То, что планы Завалишина были насквозь серьезными, ничего общего не имеющими с пустым прожектерством, показывают дальнейшие события. Подготовлявшийся мичманом заговор сорвался по простой причине: «Крейсер» снялся с якоря и уплыл в дальнейшее путешествие. Но Завалишин, вернувшись в Петербург, в ноябре 1824 г. подробно изложил в письме императору свои планы касательно Калифорнии.
Так вот, никто это письмо не выкинул в мусорную корзину. Для его рассмотрения собрался тайный неофициальный комитет под председательством не кого-нибудь, а графа Аракчеева. И состав подобрался серьезный: адмиралы Мордвинов и Шишков, министр иностранных дел Нессельроде.
Завалишин писал: «Приобретение ея (Калифорнии. -А. Б.) гаваней и дешевизна содержания позволяли содержать таким наблюдательный флот, который бы доставил России владычество над Тихим океаном и китайской торговлей, упрочило бы владение другими колониями, ограничило бы влияние Соединенных Штатов и Англии… Утвердясь в Америке, приобретением богатейшей провинции и прекрасных гаваней иметь влияние на судьбу ея и ограничить могущество Англии и Соединенных Штатов».
Ни утопии, ни авантюры тут нет ни на копейку. Ничего похожего на «гавайский проект». Это на Гавайях пришлось бы иметь дело с суровым королем, вовсе не склонным терять независимость — и многотысячным войском воинственных туземцев, совсем недавно переставшим практиковать людоедство (по крайне мере, открыто). Калифорнию было чрезвычайно легко забрать!
Проект Завалишина был отвергнут по одной-единственной причине: государь император Александр Павлович, как обычно, был то ли в психозе, то ли в маразме. И замахал ручками, как таракан лапками: ах, ах, вы меня шокируете! Какие ужасти вы предлагаете, господа! Захваты, территориальные приобретения… Что скажет цивилизованная Европа? Она ж лично обо мне дурно подумает!

• СТРОКИ ДАННЫХ:
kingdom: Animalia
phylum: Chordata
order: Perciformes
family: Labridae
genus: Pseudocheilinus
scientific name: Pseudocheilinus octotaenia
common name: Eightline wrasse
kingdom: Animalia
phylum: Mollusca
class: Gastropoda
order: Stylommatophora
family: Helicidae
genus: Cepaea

• ЗАДАНИЯ:
a: Кто, согласно тексту о проекте Завалишина, председательствовал в тайном комитете, собравшемся для рассмотрения его письма?
b: Продолжите текст о проекте Завалишина после его последней фразы.
Строки здесь не используются.

• РЕЗУЛЬТАТЫ ЗАДАНИЙ:
a: Граф Аракчеев.

b:
И велел все похерить…
Зато адмирал Мордвинов лично отвез двадцатилетнего Завалишина в дом на Мойке, представив и Рылееву, и прочим руководителям Компании как человека умного и толкового! Вот в Компании к планам Завалишина отнеслись крайне серьезно: юного офицера пригласили участвовать в заседаниях правления. Узнав от него о начатых, но брошенных испанцами разработках серебряных руд в Калифорнии, директора РАК этим крайне заинтересовались.
Сохранился интереснейший документ, обнаруженный позже в бумагах Завалишина: «Записка о колонии Российско-Американской компании», именуемой Росс. Историки считают, что материалы для нее давал сам Завалишин, а вот стиль и лексика сугубо канцелярские, и это, таким образом, копия официальной бумаги РАК в высшие инстанции.
Кстати, и Гагенмейстер несколькими годами ранее предлагал расширить территории Росса путем прямого переселения туда русских земледельцев: «Купить, по крайней мере, до двадцати пяти семей крестьянских, которым за переселение в Америку дать свободу и обязать заняться земледелием около крепости Росс». Идеи Завалишина и Гагенмейстера отстаивал при дворе Мордвинов. Предлагалось, не покушаясь уж так и быть, на всю Калифорнию, переселить туда достаточное количество крестьян, которые стали бы вольными фермерами, с некоторыми обязанностями по отношению к Компании.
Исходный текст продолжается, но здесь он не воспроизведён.